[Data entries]

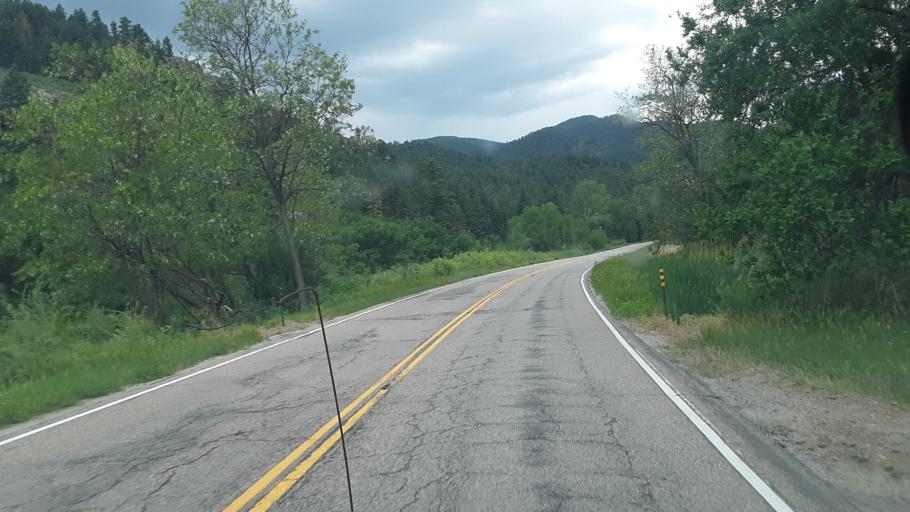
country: US
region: Colorado
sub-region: Fremont County
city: Florence
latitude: 38.1805
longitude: -105.1102
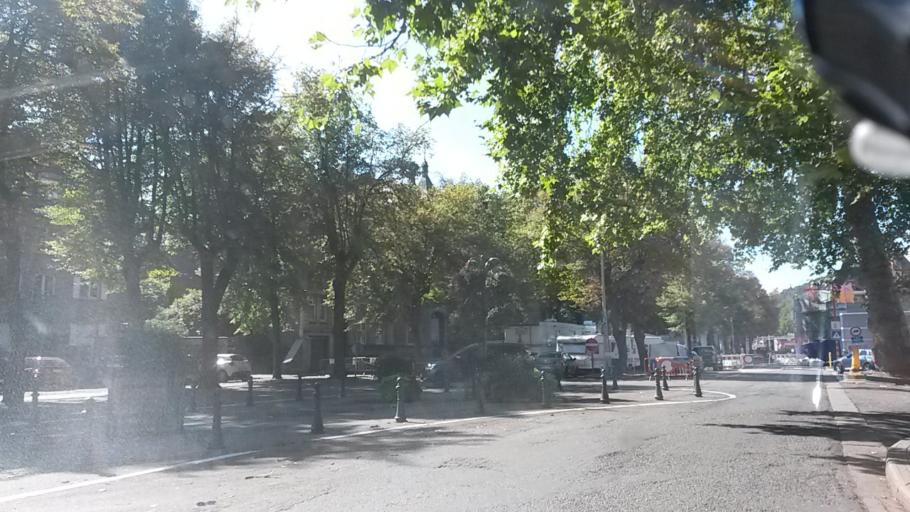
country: BE
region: Wallonia
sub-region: Province de Liege
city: Huy
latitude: 50.5250
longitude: 5.2432
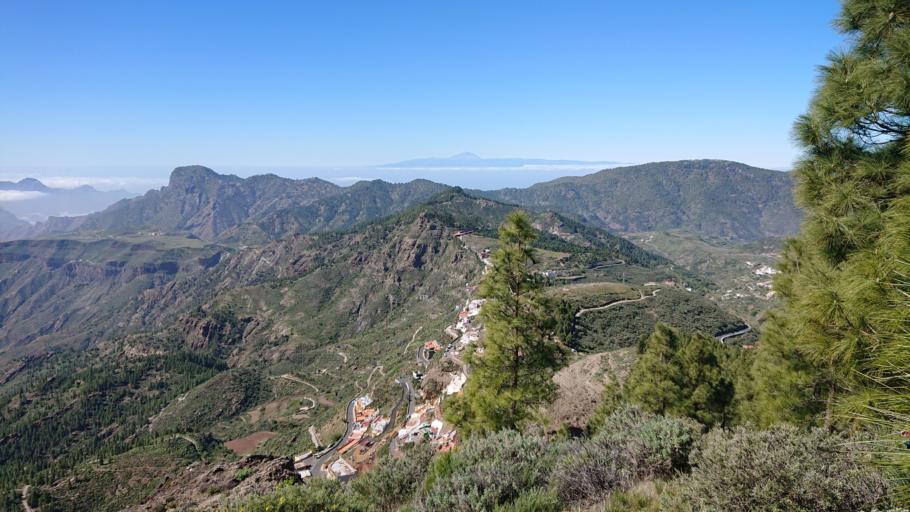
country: ES
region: Canary Islands
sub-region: Provincia de Las Palmas
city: Artenara
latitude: 28.0174
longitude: -15.6383
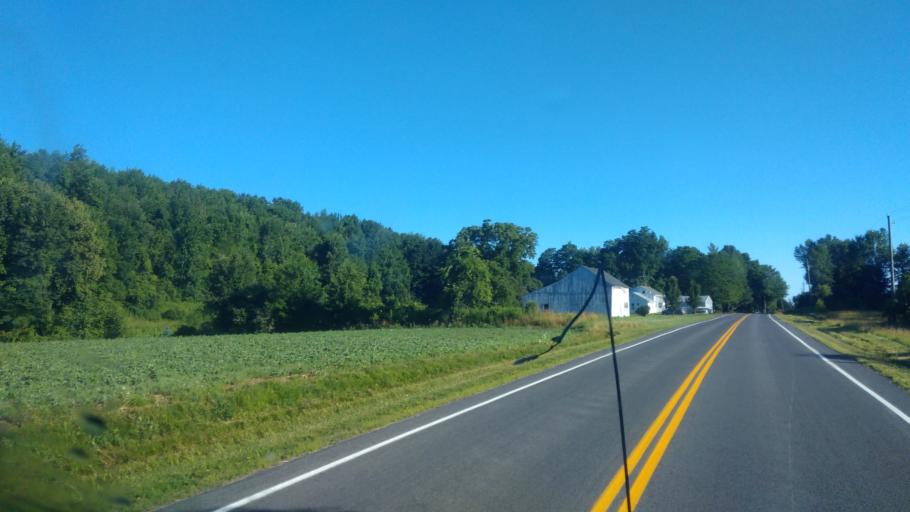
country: US
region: New York
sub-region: Wayne County
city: Sodus
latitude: 43.1578
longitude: -77.0500
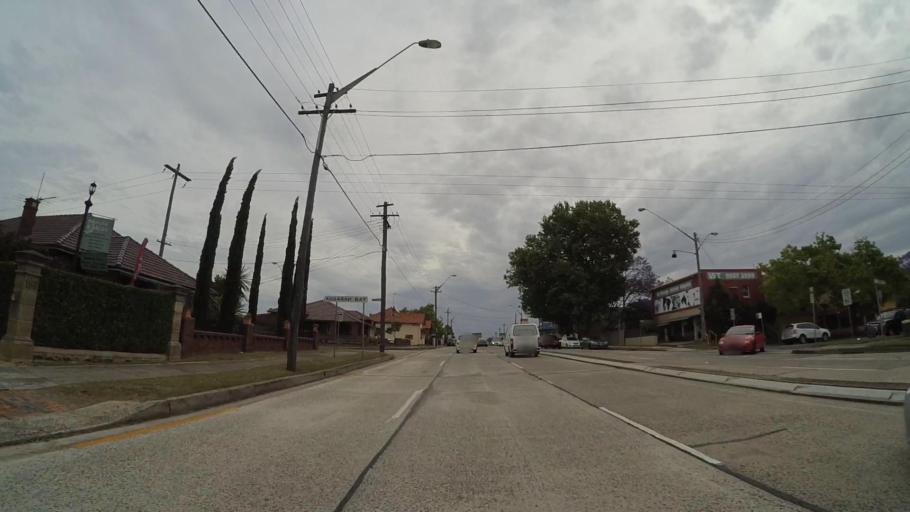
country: AU
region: New South Wales
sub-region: Kogarah
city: Kogarah Bay
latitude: -33.9771
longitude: 151.1246
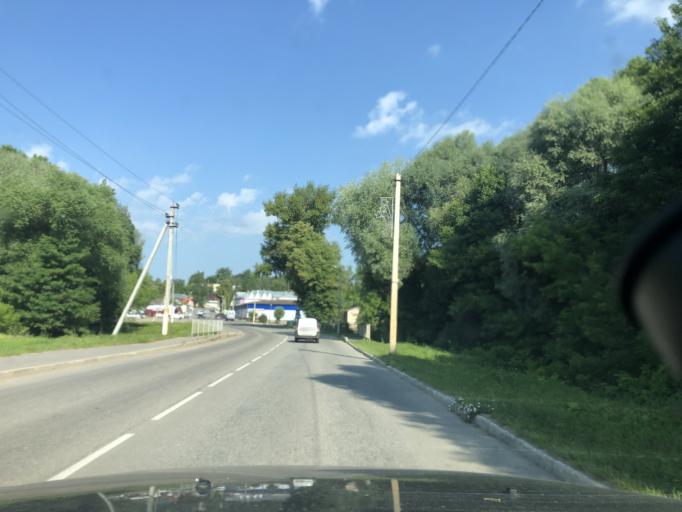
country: RU
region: Tula
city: Dubna
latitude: 54.1502
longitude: 36.9678
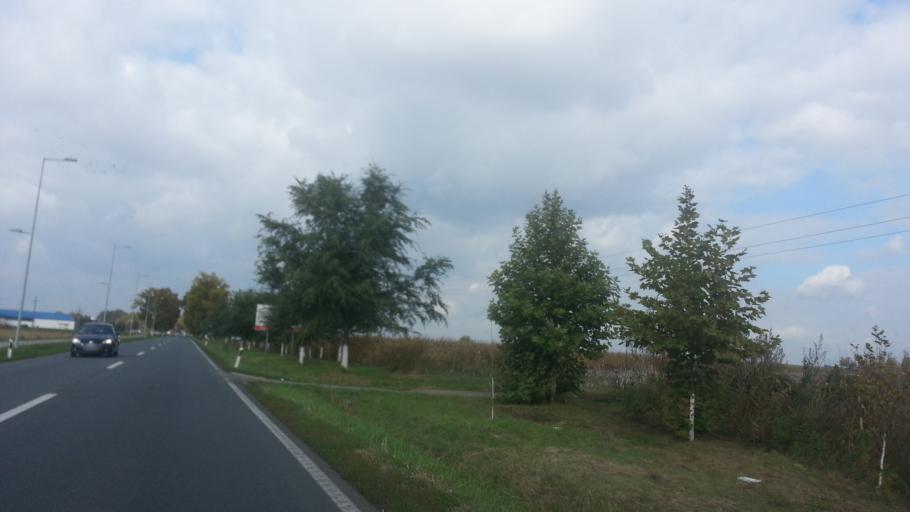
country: RS
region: Autonomna Pokrajina Vojvodina
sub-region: Sremski Okrug
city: Stara Pazova
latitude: 44.9653
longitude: 20.1864
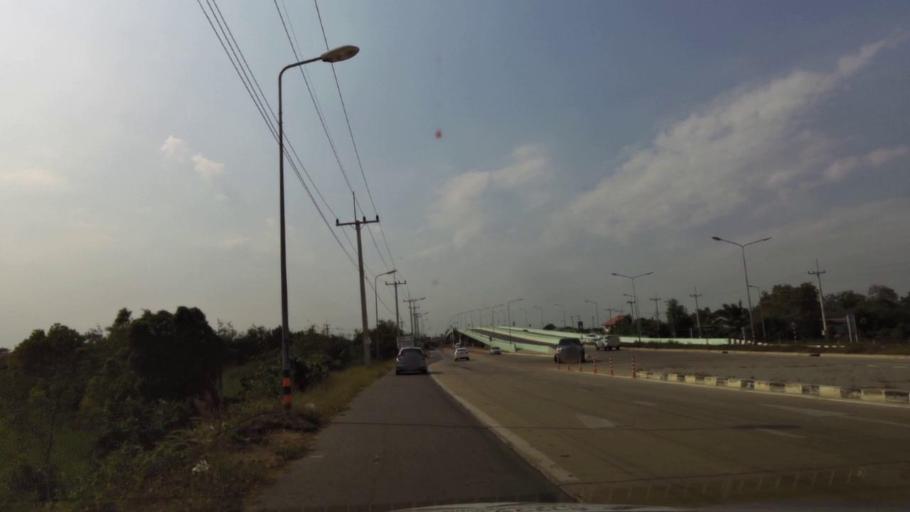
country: TH
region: Phra Nakhon Si Ayutthaya
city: Phra Nakhon Si Ayutthaya
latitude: 14.3288
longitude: 100.5801
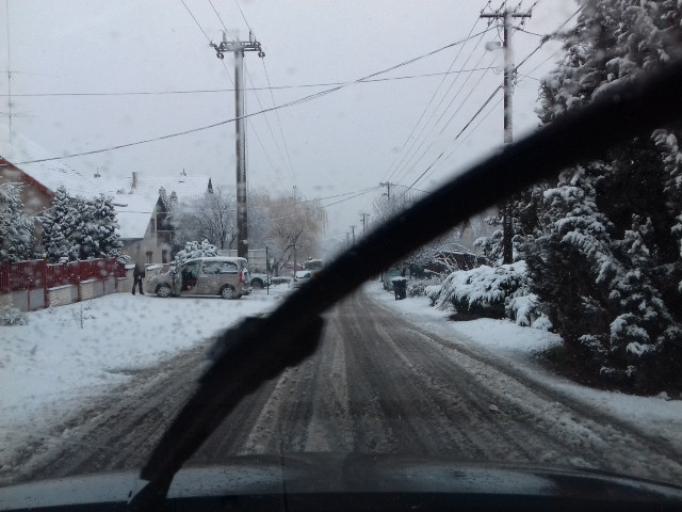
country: HU
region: Pest
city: Fot
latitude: 47.6273
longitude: 19.1902
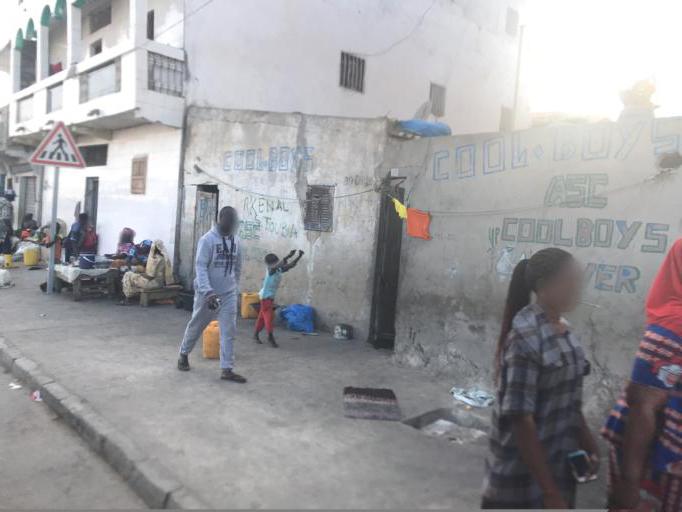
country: SN
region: Saint-Louis
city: Saint-Louis
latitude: 16.0246
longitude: -16.5073
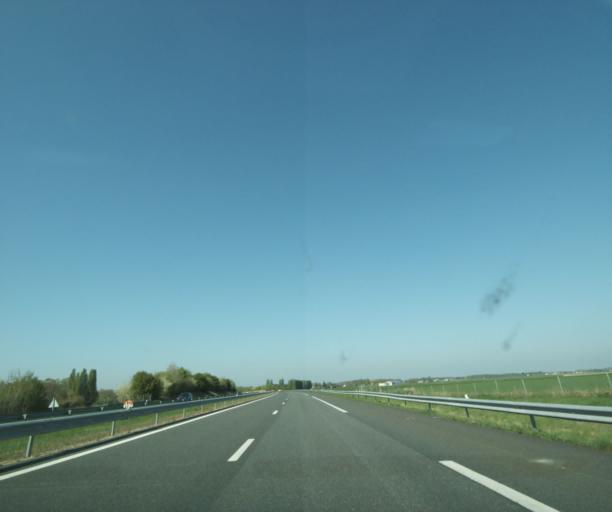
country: FR
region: Centre
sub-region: Departement du Loiret
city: Vimory
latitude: 47.9552
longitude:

- [What is being asked]: Reproduce all of the records above line for line, leaving the pictures out of your answer.

- [Complete answer]:
country: US
region: Colorado
sub-region: Fremont County
city: Florence
latitude: 38.1805
longitude: -105.1102
country: BE
region: Wallonia
sub-region: Province de Liege
city: Huy
latitude: 50.5250
longitude: 5.2432
country: ES
region: Canary Islands
sub-region: Provincia de Las Palmas
city: Artenara
latitude: 28.0174
longitude: -15.6383
country: US
region: New York
sub-region: Wayne County
city: Sodus
latitude: 43.1578
longitude: -77.0500
country: AU
region: New South Wales
sub-region: Kogarah
city: Kogarah Bay
latitude: -33.9771
longitude: 151.1246
country: RU
region: Tula
city: Dubna
latitude: 54.1502
longitude: 36.9678
country: RS
region: Autonomna Pokrajina Vojvodina
sub-region: Sremski Okrug
city: Stara Pazova
latitude: 44.9653
longitude: 20.1864
country: TH
region: Phra Nakhon Si Ayutthaya
city: Phra Nakhon Si Ayutthaya
latitude: 14.3288
longitude: 100.5801
country: HU
region: Pest
city: Fot
latitude: 47.6273
longitude: 19.1902
country: SN
region: Saint-Louis
city: Saint-Louis
latitude: 16.0246
longitude: -16.5073
country: FR
region: Centre
sub-region: Departement du Loiret
city: Vimory
latitude: 47.9552
longitude:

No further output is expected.